# Operating Levers



## Minga

palancas de operación? 
hm
no me suena
alguien puede decirme cuál es la traducción correcta?
GRACIAS!
Minga


----------



## Silkesil

Buenas Minga, 

Para _operating lever_ encontré "palanca de embrague"; pero sin más contexto no sé si encaja con lo que estás traduciendo. 

¡Saludos!


----------



## V Mc Dee

Palancas de mando o accion should be more appropiate for the meaning of operating levers, o eso creo yo.


----------



## Silkesil

En principio, como forma compuesta es _palanca de embrague_, al menos, eso me aparece en todos los diccionarios de vocabulario especializado que he consultado y así es como lo entiendo yo cuando lo encuentro en algún manual. 

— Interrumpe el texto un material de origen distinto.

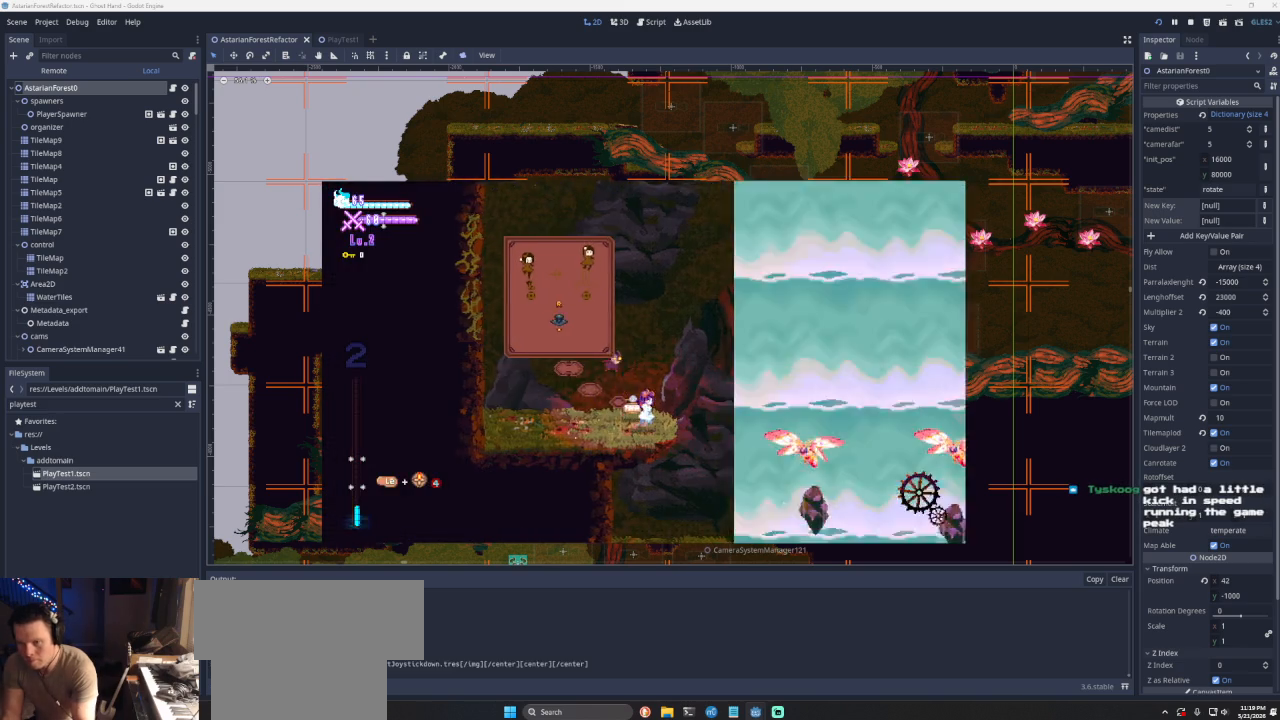
{"buttons": [], "left_stick": "right", "right_stick": "center", "events": [[100, "CROSS", "down"], [500, "CROSS", "up"]]}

Me sale sobre todo en las secciones relacionadas con _clutch_ de rodillos y cilindros curvadores; pero supongo que será aplicable a otros campos. 

Para _palanca de mando_ he encontrado "command" o "control lever". 

¡Saludos!


----------



## Rogercito

Yo diría "mandos de operación" o "palancas de mando".

"Palanca de embrague" es mucho más específico que "palanca de operación". Sin más contexto es dificil decidir, pero yo tiendo a pensar que la segunda podría ser más correcta.


----------



## Minga

UFFF Minga FELIZ  !!!!!!!!!!!!!! 
GRACIAS CHEEE !!!! GRACIAS A TODOS!!!


----------



## Minga

hmmm miren este caso... no me parece que hable de palancas de cambio sino de operar un elevador o algo asi.. por favor su opinión y sugerencias!!!
Manual Handling refers to physical effort exerted to perform the task of moving an object, people or animals...whether it be lifting, pushing, pulling, carrying, stacking, sliding, wheeling or operating levers


----------



## V Mc Dee

Lever es definitivamente palanca en ingles, as in la LEY DE LA PLANCA: La fuerza por su brazo es a la resistencia por el suyo, e implica un punto de apoyo.  Palanca de embrague can't be anything in english but clutch lever, I'm certain of that, y esta referido al cambio de marchas que se produce al seleccionar un disco o rodillo de mayor o menor diametro, que por tanto afecta a la potencia desarrollada. Rogercito is on the money, pero tambien estoy de acuerdo con Silkesil en que si lo traduces a la inversa palanca de mando es control lever. Up here in the Oil industry we call operating levers (usados conjuntamente e  independiente de operation and lever como terminos individuales) a los medios de operacion o actuacion,  a lo que te permite hacer algo o efectuar una accion, en el uso de una maquina, it does not have to be literal.


----------



## alberto magnani

Estas palabras estaban en una pregunta relacionada con varias acciones realizadas por un hombre primitivo?
"Operating levers": se refiere a la acción del hombre primitivo "Haciendo Palanca" utilizando una palanca para mover,levantar un peso.


----------



## Minga

JJJJAAJA no Alberto... esto es para un manual de operadores de grúa... no exactamente primitivo!!!  !!! pero me sirve saber que es hacer palanca... ya tengo varios términos y les agradezco a todos su colaboración!


----------



## alberto magnani

Que útil es el contexto......


----------



## Minga

Te explico Alberto porque AUN no me cierra lo de operating levers.
Yo estoy traduciendo un manual para operadores de grúa. Operating levers NO es una palanca de mando sin UNA de las funciones que debe cumplir un operador y están diciendo qué puede causarles daño en la espalda por ejemplo. Y nombran: - pulling - pushing - lifting  AND operating levers...
POR LO TANTO operating lever es ALGO que realiza el operador y no un engranaje .. someone operates a lever.... 
Mejor ahora? Ojalá puedan ayudarme .. me tiene trancadísima esta expresión
muchas gracias!
Minga


----------



## alberto magnani

Estimada Minga allí va:
"Jalar, empujar, levantar y "operar palancas"  (manipular)
Suerte.


----------



## Minga

jja tenías razón con lo del contexto...
por apurada y no explicar a fondo, me llevó el doble de tiempo ºº
gracias de verdad Alberto por la ayuda y la paciencia  !
Minga


----------